Um dia na  viagem eu estava em uma praia sozinha, sem família, amigos e a distrações da internet. Não coincidentemente, senti um vazio tão grande que comecei a acreditar que precisava de fatores externos para me sentir completa. Projetei em terceiros algo que não conseguia observar em mim. Mas, no momento em que me permiti aceitar aquela solidão, ela simplesmente desapareceu. Foi quando percebi que eu não sentia falta de alguém e, sim, de estar comigo mesma.

       4) Você aprende a dizer tchau e se alegrar com isso

No Havaí eu conheci muitas pessoas que estavam apenas de férias e outras que só foram para acompanhar os campeonatos de surf. Eu via as pessoas chegando e indo embora – foram muitas despedias. Todas elas passaram pela minha vida de maneira rápida e intensa. No começo era estranho, mas depois entendi que toda vez que eu me despedida de alguém, outra pessoa entrava na minha vida. Descobri que o “tchau” é apenas um “pré-Hello” para uma nova pessoa no meu caminho.

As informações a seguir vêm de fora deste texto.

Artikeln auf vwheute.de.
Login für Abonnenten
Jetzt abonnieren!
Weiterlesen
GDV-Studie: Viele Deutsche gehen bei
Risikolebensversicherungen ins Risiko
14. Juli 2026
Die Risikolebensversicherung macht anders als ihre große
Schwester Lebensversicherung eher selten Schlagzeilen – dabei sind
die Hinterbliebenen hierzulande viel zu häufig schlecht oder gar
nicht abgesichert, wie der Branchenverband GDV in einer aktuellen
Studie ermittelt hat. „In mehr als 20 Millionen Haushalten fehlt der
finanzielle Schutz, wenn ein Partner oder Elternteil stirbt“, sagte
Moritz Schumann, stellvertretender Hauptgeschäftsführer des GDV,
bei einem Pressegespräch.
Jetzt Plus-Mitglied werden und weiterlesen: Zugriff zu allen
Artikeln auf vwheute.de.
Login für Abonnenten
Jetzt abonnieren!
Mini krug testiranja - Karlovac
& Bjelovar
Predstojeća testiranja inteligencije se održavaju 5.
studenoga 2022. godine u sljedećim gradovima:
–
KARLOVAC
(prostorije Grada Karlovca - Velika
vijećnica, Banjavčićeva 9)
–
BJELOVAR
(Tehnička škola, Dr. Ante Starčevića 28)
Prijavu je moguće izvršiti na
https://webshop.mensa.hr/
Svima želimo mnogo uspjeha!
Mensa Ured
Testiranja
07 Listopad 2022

      5) A vida acontece lá fora

Na cultura havaiana é muito difícil que as pessoas permaneçam trancadas dentro de casa. E, por isso, a palavra nativa Holoholo (sair para se divertir) me chamou bastante atenção. É uma espece de dogma dos locais. Para eles, quando você se permite sair de casa, está se permitindo a novas oportunidades. Como eu não tinha internet na rua, foi um impulso para conhecer pessoas e reparar em muitos detalhes do momento presente. Quando voltava para casa, descobria que não havia acontecido nada que importasse mais do que tudo que eu havia vivido.

      6) Tudo muda o tempo todo

O clima no Havaí é muito incerto, e não me refiro apenas à meteorologia. Se agora está chovendo, é por que daqui a pouco vai abrir um arco-íris com um sol lindo. Se tudo muda o tempo todo, não tem porque se preocupar, daqui a pouco o sol vai brilhar novamente, as novas oportunidades vão surgir e as coisas vão se acertar.

Aprenda com os havaianos: se preocupe menos e deixe de lado aquilo que não é possível controlar.

       7) Faça o que você ama diariamente

Os havaianos não deixam o trabalho ocupar o seu dia todo. Mesmo que eles amem o trabalho, eles sempre tiram um momento do dia para surfar, se exercitar ou encontrar os amigos. Quando você faz o que ama, você se conecta com bons sentimentos e faz com que sua vida – ou dia – valha a pena. Coloque o que você ama em primeiro plano, que todo o resto fará sentido.